Asahan | Dalam rangka membangun Sinergitas Tim Percepatan Penurunan Stunting (TPPS), Pemerintah Kabupaten Asahan melalui Dinas Pengendalian Penduduk, Keluarga Berencana, Pemberdayaan Masyarakat, Perempuan dan Perlindungan Anak (DP2KBPMP2A) Kabupaten Asahan mengikuti Apel Siaga Tim Pendamping Keluarga Bergerak secara Hybrid, dalamhal ini seperti yang dilakukan oleh Personel Bintara Pembina Desa (Babinsa) Koramil 13/Buntu Pane jajaran Kodim 0208/Asahan Serma Surya Rakhmadi dan Serka Susastra turut serta melaksanakan kegiatan Apel Siaga TPK bergerak secara Daring di seluruh wilayah Indonesia terpusat di Kabupaten Subang Prop. Jawa Barat yang di ikuti Sekabupaten dan Kecamatan seluruh Indonesia secara daring, kegiatan tersebut yang dilaksanakan di Aula Kecamatan Buntu Pane Kabupaten Asahan, Kamis (12/05/2022).
Dalam apel siaga TPK Bergerak secara Virtual tersebut mengatakan 600 ribu personel bertugas melakukan penyuluhan, memfasilitasi pelayanan rujukan, dan memfasilitasi pemberian bantuan sosial serta melakukan surveilans kepada sasaran keluarga berisiko stunting. Jumlah keluarga berisiko stunting ini harus ditekan seminimal mungkin. Mari kita bekerja secara optimal, berdasarkan pendataan keluarga 2021 yang dilakukan oleh lebih dari 700 ribu kader, berhasil mendata 66.207.139 kepala keluarga di 33 provinsi, dan memetakan keluarga yang teridentifikasi sebagai keluarga berisiko stunting sebanyak 21.906.625 keluarga. Data keluarga berisiko stunting yang dinamis dari waktu ke waktu, memerlukan verifikasi, validasi, dan sekaligus pemutakhiran, agar pemerintah mempunyai data sasaran yang valid dan akurat, yang dapat dimanfaatkan untuk kebutuhan penajaman sasaran pendampingan keluarga maupun intervensi terhadap keluarga berisiko stunting yang terdiri dari ibu hamil, balita (0-59 bulan), baduta (0-23 bulan).
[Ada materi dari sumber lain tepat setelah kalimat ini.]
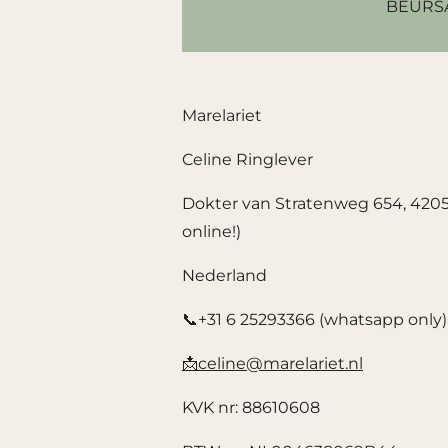
BEURS
Marelariet
Celine Ringlever
Dokter van Stratenweg 654, 4205L
online!)
Nederland
📞+31 6 25293366 (whatsapp only)
📩celine@marelariet.nl
KVK nr: 88610608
Karena itu, kader KB akan datang ke rumah keluarga sasaran untuk melakukan pemutakhiran, verifikasi, dan validasi data, selain melakukan komunikasi, edukasi dan informasi (KIE) pencegahan stunting. Hal tersebut dapat dilakukan bersamaan mengingat kader keluarga berencana (KB) juga adalah bagian dari Tim Pendamping Keluarga (TPK) bersama-sama dengan pendamping dari tenaga kesehatan seperti bidan, dan kader Pemberdayaan kesejahteraan keluarga (PKK). Mari sukseskan program Keluarga Berencana dan penurunan stunting, Berencana itu keren!.